The Red Album is quintessentially theirs, but with a somewhat misguided twist
Milly Lewis 2008
Weezer have been releasing records with varying commercial and cult success for 14 years, and their latest offering The Red Album is quintessentially theirs, but with a somewhat misguided twist. The noticeable difference with this, their sixth effort, is that it lacks a sense of coherency and direction, probably as a result of frontman Rivers Cuomo relinquishing overall control and making the creative process a free-for-all. This has worked in places, but overall the tracks feel unfinished and distract from the increased experimentation originally intended.
Like its predecessors there are that handful of truly amazing power-pop tracks which demand you sit up and pay attention, or dance around your room. Lead single Pork and Beans, alongside Troublemaker and Everybody Get Dangerous exemplify Cuomo's signature punchy cords and lyrics, drenched in satirical wit and geeky bravado.
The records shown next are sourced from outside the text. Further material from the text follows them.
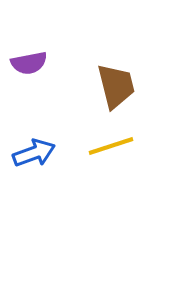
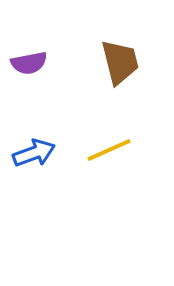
brown trapezoid: moved 4 px right, 24 px up
yellow line: moved 2 px left, 4 px down; rotated 6 degrees counterclockwise
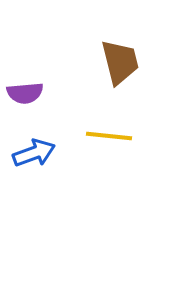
purple semicircle: moved 4 px left, 30 px down; rotated 6 degrees clockwise
yellow line: moved 14 px up; rotated 30 degrees clockwise
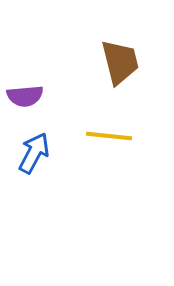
purple semicircle: moved 3 px down
blue arrow: rotated 42 degrees counterclockwise
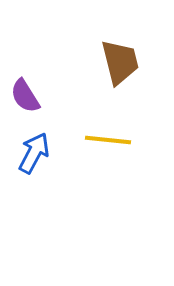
purple semicircle: rotated 63 degrees clockwise
yellow line: moved 1 px left, 4 px down
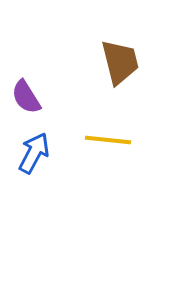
purple semicircle: moved 1 px right, 1 px down
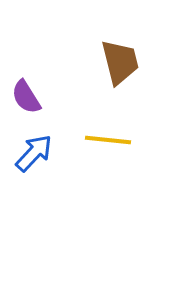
blue arrow: rotated 15 degrees clockwise
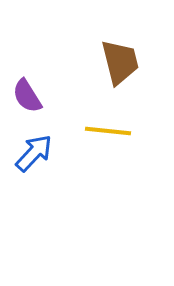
purple semicircle: moved 1 px right, 1 px up
yellow line: moved 9 px up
Flanking these musical powerhouses are several slow burners which benefit from a few listens. They are like a pleasant country drive you're quite enjoying, until you realise each hedgerow looks like the next and you are left wondering why you got in the car in the first place.
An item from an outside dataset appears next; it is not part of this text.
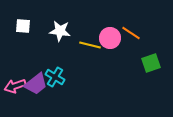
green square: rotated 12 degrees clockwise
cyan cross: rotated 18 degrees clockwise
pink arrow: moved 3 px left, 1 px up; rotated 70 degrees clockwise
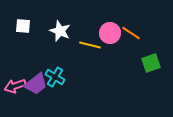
white star: rotated 15 degrees clockwise
pink circle: moved 5 px up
The saving grace of this album is The Greatest Man That Ever Lived (Variations On A Shaker Hymn), with a glorious mish-mash of styles, ideas and genres that would sit most happily in an obscure Swedish prog set. If this is the future of the aging Weezer then the future is sounding good. That is if the band concentrate more on this type of intensive diversity, and less on the sort of mediocre meandering on the second half of the record. An album easily dismissed on first listen, this is actually better than you think.